"…rigid hierarchies like the one you grew up in are lousy at dealing with change"
Martin Springfield in Charles Stross‘ Singularity Sky(Amazon.com).
Change is difficult. Uncertainty makes change even harder. Catherine Edwards and Graham Walton suggest that to manage change you need "an atmosphere of openness, good communications, clear vision, leadership and training engenders good change management and this involves the issue of management style. Consultation, communications, transparency and informality minimise fear and suspicion; staff resent the sense that changes are imposed on them and that they are powerless – they need to be involved. They need to understand the rationale behind decisions which are being made". Achieving this environment can be extremely difficult in a hierarchical organization.
I wonder how in an organization with a hierarchical decision making structure to successfully implement large scale change. Peter Senge offers that we need to think of change as growing something and rather than just "changing". This might be tougher, because this requires an organization to take a long view of itself, not the quarterly or annual planning cycles we live through.

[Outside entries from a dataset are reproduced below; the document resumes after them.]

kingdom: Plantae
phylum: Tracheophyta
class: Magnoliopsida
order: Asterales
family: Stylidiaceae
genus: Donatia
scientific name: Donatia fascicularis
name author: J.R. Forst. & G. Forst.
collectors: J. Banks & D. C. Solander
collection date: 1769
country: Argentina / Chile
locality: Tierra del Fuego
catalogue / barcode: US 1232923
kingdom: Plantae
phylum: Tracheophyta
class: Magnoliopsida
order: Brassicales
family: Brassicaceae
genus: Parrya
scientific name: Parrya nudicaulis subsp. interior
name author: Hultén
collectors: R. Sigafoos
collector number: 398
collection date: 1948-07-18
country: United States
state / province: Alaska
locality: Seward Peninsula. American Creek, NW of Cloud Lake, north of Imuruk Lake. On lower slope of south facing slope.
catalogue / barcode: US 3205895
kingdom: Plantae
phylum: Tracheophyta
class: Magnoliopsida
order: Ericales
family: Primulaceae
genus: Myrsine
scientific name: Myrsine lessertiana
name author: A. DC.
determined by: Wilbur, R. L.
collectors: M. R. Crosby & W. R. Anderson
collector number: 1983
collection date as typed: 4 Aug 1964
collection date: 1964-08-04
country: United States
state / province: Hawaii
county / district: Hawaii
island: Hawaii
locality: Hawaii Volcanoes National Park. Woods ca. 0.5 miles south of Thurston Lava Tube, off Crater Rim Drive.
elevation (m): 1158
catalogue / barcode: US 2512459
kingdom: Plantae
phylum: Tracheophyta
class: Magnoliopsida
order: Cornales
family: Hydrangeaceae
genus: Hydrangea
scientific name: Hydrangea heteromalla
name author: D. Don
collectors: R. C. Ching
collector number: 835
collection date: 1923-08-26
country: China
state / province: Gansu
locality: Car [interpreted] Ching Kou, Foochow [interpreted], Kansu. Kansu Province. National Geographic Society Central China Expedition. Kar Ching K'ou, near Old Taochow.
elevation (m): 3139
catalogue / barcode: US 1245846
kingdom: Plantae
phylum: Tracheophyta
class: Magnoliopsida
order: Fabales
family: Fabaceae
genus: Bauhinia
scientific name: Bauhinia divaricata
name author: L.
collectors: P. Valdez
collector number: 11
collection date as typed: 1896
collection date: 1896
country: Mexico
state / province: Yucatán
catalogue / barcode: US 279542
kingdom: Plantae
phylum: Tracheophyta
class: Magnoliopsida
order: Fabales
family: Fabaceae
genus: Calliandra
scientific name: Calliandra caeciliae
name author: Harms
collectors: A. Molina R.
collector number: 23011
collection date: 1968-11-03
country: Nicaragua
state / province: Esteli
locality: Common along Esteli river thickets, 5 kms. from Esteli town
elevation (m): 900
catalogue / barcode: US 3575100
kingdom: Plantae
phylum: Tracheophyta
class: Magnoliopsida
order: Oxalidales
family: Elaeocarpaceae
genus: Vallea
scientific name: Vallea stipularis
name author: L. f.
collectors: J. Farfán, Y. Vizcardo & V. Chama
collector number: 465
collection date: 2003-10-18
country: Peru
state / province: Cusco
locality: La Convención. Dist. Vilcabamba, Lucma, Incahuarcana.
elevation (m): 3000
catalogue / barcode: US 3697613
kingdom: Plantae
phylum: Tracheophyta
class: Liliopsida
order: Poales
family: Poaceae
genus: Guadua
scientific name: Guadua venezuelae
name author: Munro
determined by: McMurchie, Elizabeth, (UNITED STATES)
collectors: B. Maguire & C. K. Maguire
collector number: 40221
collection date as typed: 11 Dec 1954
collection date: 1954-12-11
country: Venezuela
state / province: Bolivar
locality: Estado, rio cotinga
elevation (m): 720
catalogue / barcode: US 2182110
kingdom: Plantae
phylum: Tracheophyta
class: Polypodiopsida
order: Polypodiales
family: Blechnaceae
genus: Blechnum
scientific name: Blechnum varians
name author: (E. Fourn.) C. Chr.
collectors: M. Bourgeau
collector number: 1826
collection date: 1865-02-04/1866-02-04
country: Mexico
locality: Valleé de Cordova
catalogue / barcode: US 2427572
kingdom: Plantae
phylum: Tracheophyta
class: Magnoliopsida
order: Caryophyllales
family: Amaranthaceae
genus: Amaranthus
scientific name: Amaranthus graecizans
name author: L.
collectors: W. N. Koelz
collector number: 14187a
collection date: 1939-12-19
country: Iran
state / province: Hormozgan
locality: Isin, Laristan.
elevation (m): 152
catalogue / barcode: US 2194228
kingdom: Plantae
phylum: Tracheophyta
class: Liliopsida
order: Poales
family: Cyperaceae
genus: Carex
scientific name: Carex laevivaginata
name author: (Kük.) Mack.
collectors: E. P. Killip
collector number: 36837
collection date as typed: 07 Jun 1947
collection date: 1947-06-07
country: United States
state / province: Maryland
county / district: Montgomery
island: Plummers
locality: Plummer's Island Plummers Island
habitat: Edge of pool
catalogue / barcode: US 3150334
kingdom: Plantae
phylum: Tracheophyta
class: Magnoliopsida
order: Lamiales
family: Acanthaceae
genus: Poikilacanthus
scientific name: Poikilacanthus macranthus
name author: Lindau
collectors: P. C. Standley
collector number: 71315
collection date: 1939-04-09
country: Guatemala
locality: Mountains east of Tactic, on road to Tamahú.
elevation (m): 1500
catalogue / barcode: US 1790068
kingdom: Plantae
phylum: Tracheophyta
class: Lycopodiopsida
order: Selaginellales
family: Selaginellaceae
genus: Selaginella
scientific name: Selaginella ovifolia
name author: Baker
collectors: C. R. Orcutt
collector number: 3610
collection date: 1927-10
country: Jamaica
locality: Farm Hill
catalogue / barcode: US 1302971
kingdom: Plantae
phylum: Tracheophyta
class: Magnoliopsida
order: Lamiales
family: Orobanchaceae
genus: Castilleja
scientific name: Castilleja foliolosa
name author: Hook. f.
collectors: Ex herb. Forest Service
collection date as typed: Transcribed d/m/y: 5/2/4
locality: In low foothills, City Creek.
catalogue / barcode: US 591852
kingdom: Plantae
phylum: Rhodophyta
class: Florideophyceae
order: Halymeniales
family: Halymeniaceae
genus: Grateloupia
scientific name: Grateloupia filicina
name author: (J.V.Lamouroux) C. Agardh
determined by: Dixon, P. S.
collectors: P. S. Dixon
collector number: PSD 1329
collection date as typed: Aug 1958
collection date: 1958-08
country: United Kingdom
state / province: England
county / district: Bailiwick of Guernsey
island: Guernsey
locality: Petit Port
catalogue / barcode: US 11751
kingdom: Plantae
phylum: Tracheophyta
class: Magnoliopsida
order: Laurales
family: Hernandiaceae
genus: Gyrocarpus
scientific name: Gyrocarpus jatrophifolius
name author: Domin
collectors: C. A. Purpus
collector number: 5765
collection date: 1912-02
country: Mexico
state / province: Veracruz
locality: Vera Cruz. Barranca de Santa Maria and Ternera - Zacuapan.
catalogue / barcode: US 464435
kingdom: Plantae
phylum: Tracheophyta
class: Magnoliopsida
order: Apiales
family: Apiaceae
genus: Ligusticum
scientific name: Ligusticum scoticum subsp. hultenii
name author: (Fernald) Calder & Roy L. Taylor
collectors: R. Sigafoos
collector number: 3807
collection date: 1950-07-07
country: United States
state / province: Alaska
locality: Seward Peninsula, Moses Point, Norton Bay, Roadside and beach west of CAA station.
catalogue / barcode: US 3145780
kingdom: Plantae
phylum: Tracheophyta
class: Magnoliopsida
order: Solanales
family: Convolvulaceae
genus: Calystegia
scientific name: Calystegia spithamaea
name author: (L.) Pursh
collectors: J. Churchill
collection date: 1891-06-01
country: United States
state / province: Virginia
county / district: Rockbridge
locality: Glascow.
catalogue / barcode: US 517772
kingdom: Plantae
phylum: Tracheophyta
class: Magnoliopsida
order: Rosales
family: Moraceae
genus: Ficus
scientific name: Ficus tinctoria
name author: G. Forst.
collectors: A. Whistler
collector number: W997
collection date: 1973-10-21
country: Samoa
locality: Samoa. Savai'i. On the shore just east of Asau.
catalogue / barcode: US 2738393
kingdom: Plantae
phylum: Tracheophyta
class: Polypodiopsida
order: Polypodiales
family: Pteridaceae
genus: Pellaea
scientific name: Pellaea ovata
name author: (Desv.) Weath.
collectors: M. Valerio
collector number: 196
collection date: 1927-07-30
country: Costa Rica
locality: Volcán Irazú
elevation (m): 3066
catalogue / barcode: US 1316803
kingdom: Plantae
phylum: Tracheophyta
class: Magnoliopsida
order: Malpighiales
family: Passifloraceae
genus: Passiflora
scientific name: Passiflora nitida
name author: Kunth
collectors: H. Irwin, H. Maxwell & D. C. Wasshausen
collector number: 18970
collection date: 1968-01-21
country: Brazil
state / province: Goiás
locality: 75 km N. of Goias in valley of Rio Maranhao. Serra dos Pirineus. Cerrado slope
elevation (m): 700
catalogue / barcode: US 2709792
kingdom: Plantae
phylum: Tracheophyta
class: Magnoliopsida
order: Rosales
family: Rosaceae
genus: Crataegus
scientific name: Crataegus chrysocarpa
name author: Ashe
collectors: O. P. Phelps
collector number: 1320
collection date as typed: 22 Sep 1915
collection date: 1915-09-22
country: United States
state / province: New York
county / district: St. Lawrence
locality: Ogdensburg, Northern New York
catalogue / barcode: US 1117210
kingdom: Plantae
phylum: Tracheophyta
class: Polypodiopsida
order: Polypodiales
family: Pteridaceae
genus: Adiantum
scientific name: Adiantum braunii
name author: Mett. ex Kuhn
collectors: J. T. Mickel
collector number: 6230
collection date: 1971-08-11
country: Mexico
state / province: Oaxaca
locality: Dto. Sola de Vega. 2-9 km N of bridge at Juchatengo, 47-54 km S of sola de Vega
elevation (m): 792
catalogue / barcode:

The inertia of an organization might be too much to move. This must be why pockets of innovation occur in companies, ala PARC being able to create the Star and Xerox being unable to captialize; and the need for smaller organizations for innovations (startups). This works for private entities, I wonder does it work for larger institutions, e.g., government or universities. While DeVry and the University of Phoenix are growing do we expect them to subplant traditional universities? Is change really an imperative if the university will continue to receive government funding even if it is unable to adapt or change?